YOUR TASK: Copy out the items line for line, starting at the line that contains "Do Burglary and" and stopping after the line that contains "What is the largest slice in the pie chart?". Leave the pictures out.

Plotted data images
·····
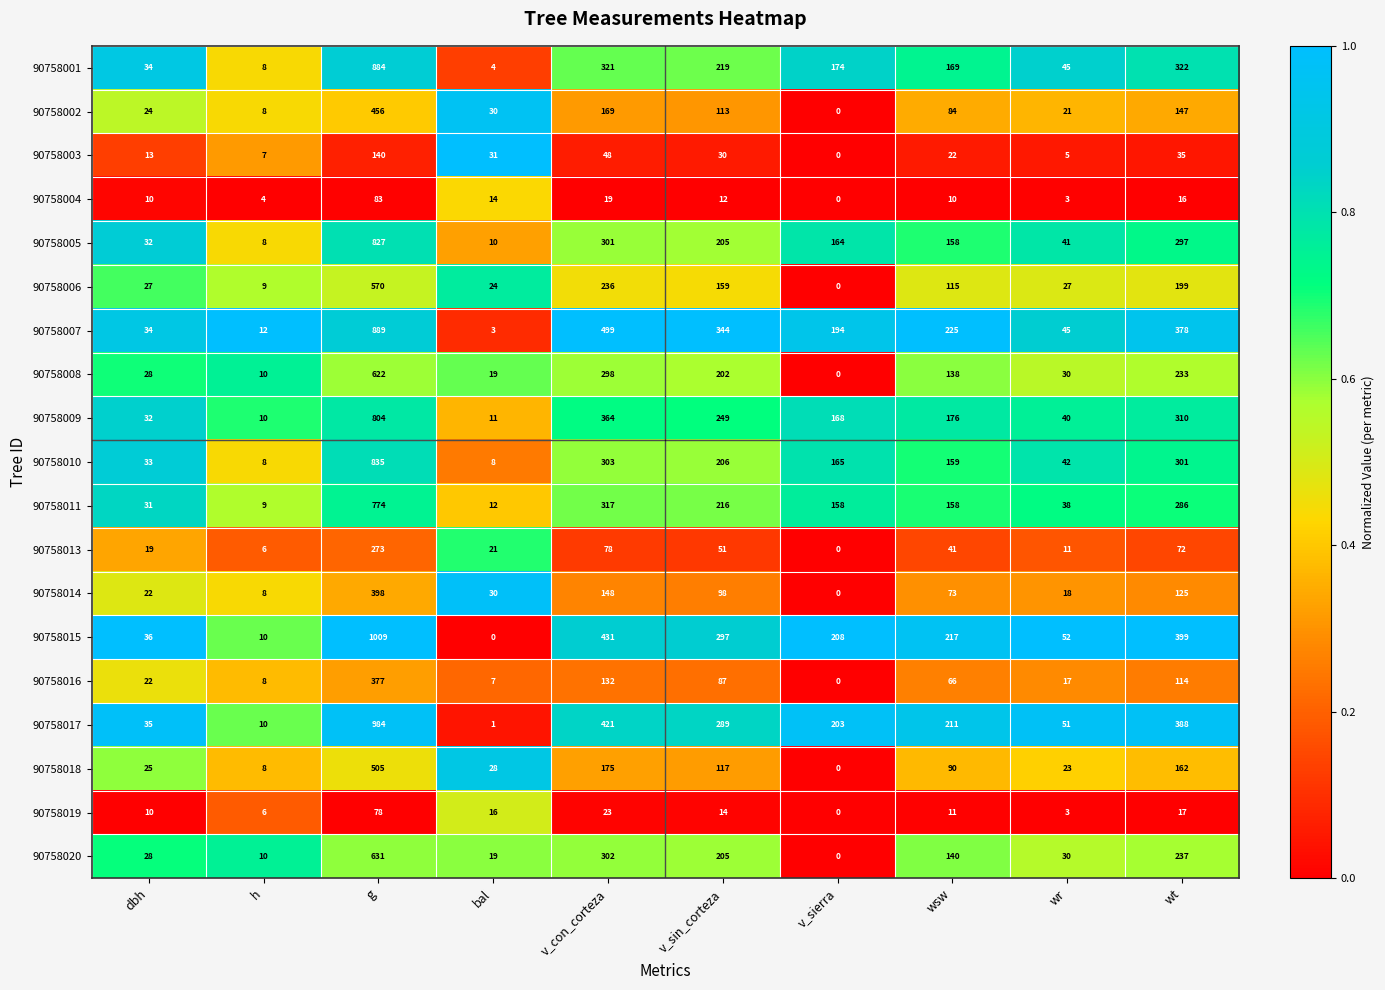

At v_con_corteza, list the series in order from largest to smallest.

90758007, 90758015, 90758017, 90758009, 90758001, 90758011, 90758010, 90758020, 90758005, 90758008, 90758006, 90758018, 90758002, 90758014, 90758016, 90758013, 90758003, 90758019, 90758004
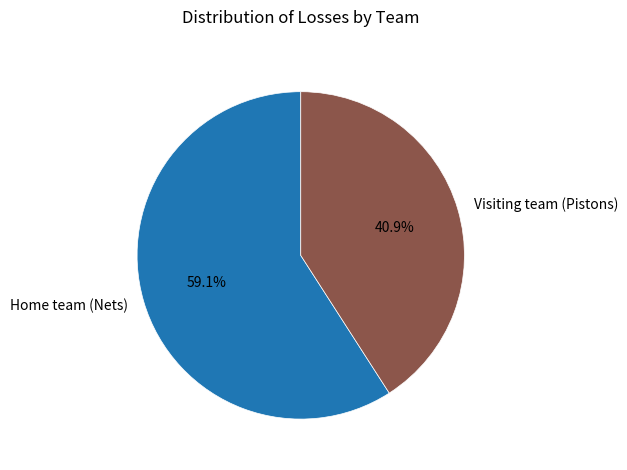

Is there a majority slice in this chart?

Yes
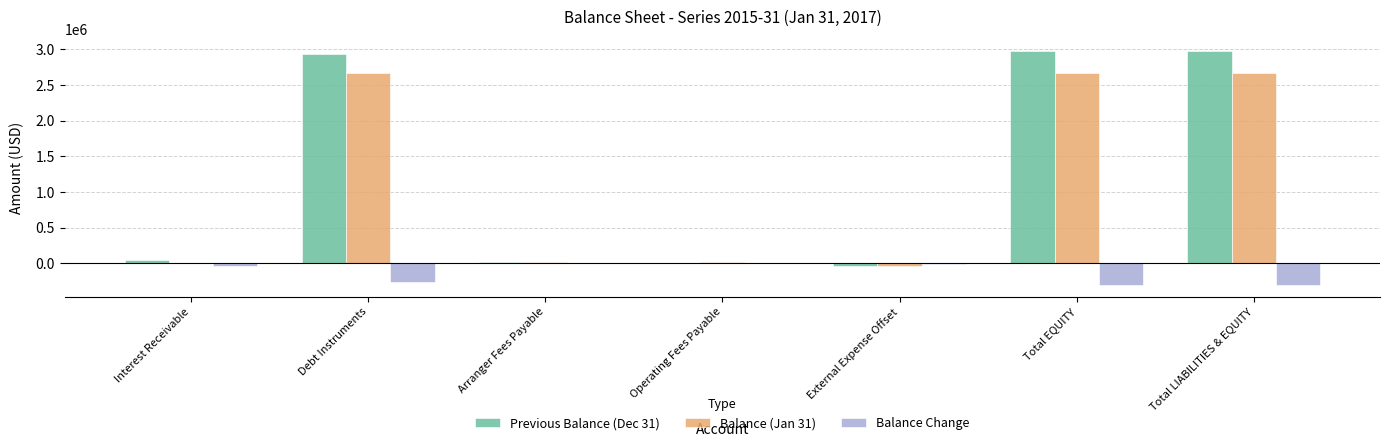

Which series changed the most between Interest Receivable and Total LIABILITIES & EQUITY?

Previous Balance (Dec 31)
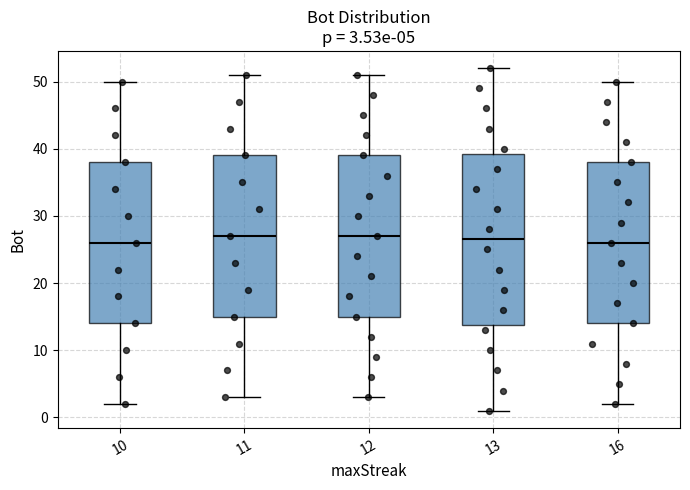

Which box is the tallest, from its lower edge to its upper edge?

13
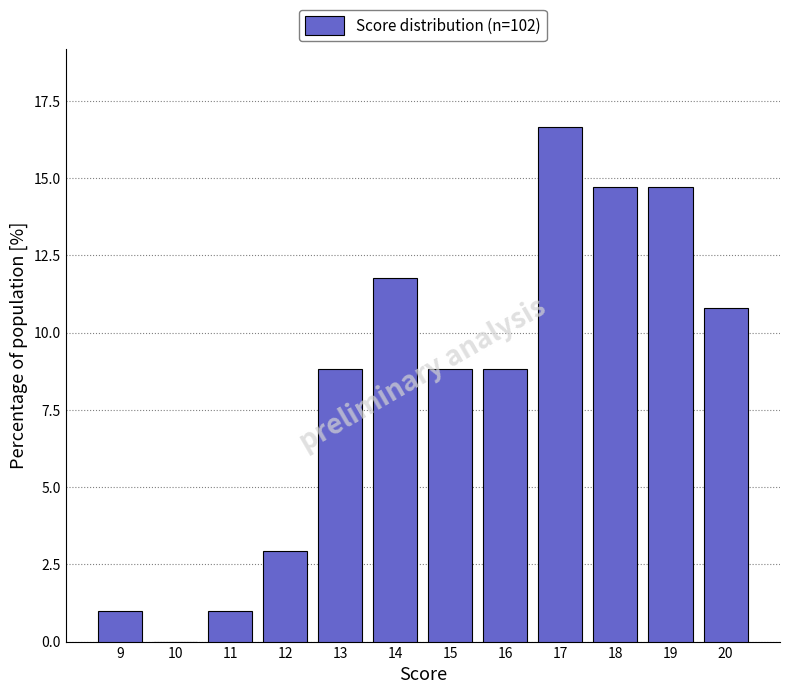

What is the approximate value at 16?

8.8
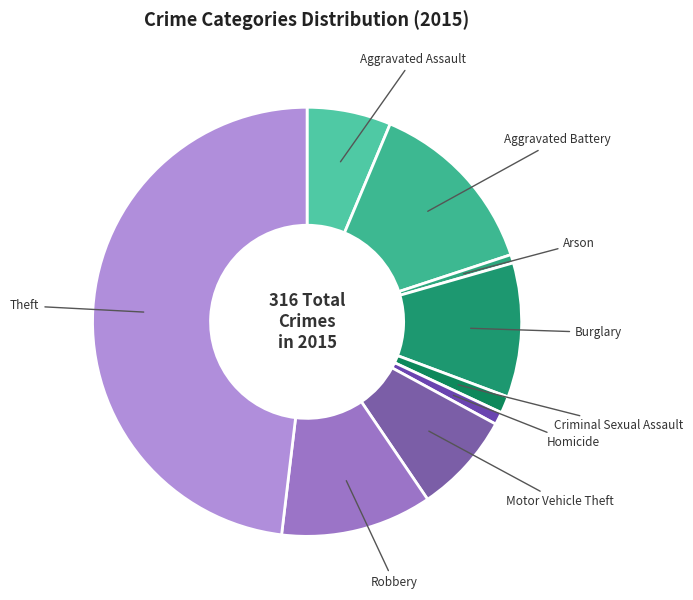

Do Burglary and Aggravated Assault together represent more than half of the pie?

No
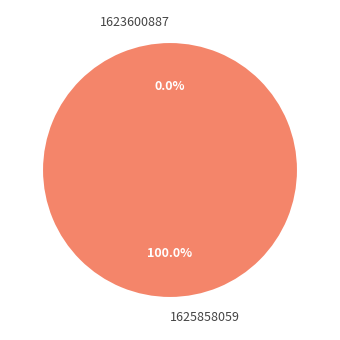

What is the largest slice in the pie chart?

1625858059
·····
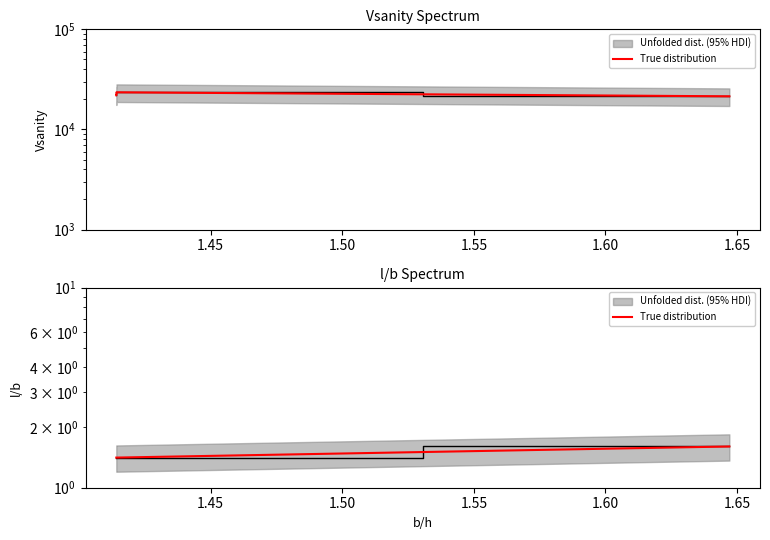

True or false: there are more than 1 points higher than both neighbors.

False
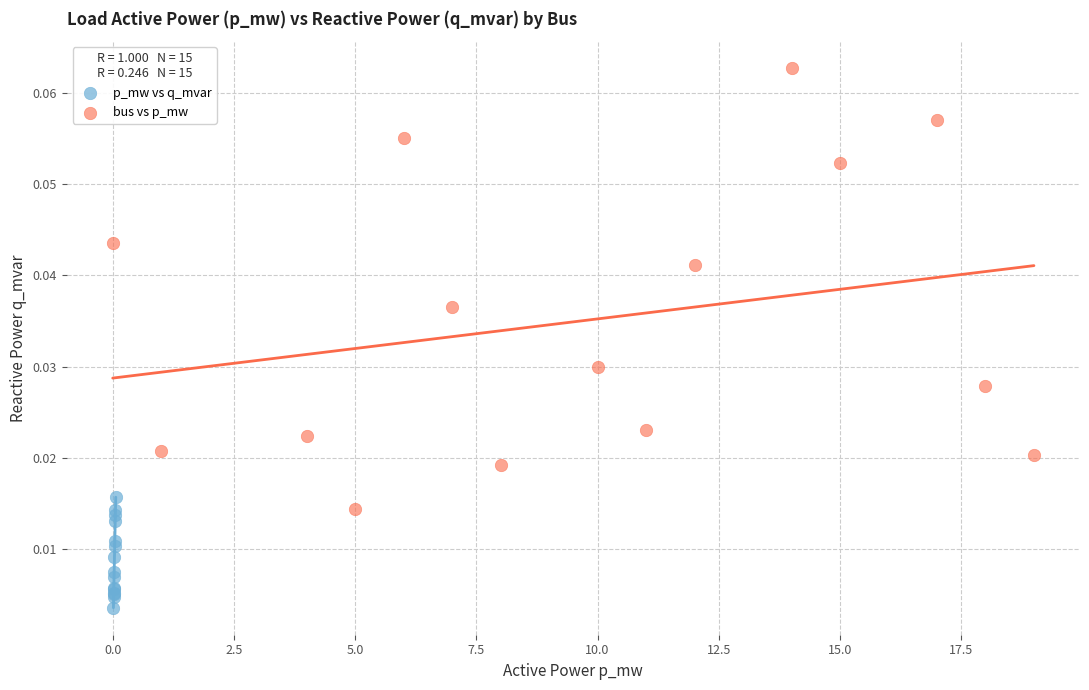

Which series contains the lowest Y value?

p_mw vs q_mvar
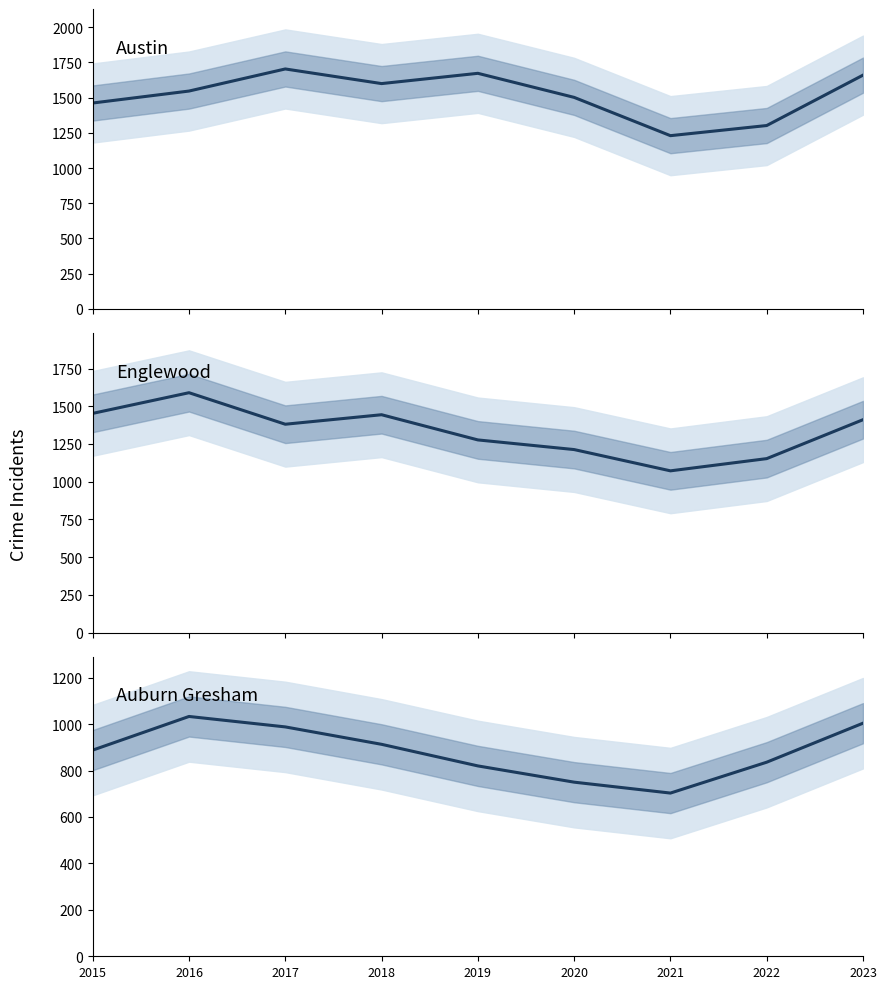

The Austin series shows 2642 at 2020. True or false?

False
·····
YOUR SOLUTION:
Do Burglary and Aggravated Assault together represent more than half of the pie?

No

What is the largest slice in the pie chart?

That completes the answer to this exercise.